Doping and plasmonic Raman enhancement in hybrid single walled carbon nanotubes films with embedded gold nanoparticles

Abstract

Novel optical hybrid materials can be produced with carbon nanotubes and metallic nanoparticles. Such hybrids may allow coupling between plasmons in metals and excitons in nanotubes. We develop novel hybrid materials in the form of thin films using vacuum filtration, where gold nanoparticles are embedded into the entire volume of the nanotube film, not only on the top of the film. After producing semiconducting and metallic hybrids, we investigate their electronic properties. Free charge carriers in metallic nanoparticles extend into nanotubes, resulting in the doping effect. The doping effect manifests in changes the phonon energy and lifetime, scaling with gold nanoparticle concentration. We implement statistical Raman analysis and determine 20 meV p-doping.
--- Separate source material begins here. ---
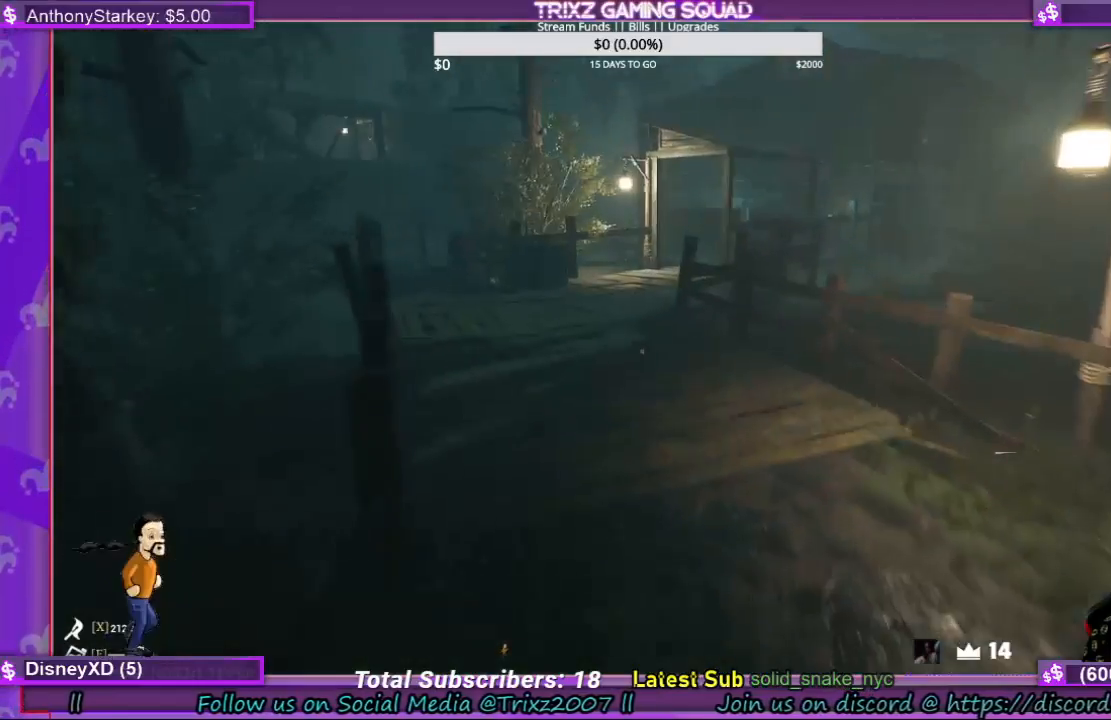
{"keys": ["a", "shift", "w"], "mouse": [], "events": [[467, "a", "down"]]}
The statistical data were cross-correlated with parameters of the 2D and G modes, which helped to clearly disentangle doping and strain. Further, we studied optical properties of the films. The gold nanoparticles enhance the CNTs Raman scattering efficiency. The enhancement is wavelength dependent, as confirmed by resonance Raman spectroscopy on radial breathing modes. The enhancement factors vary from 2 to 3.5 times, with maximum at 1.7 eV. The shapes of enhanced resonance Raman profiles were interpreted with the fifth-order perturbation theory incorporating plasmonic effect.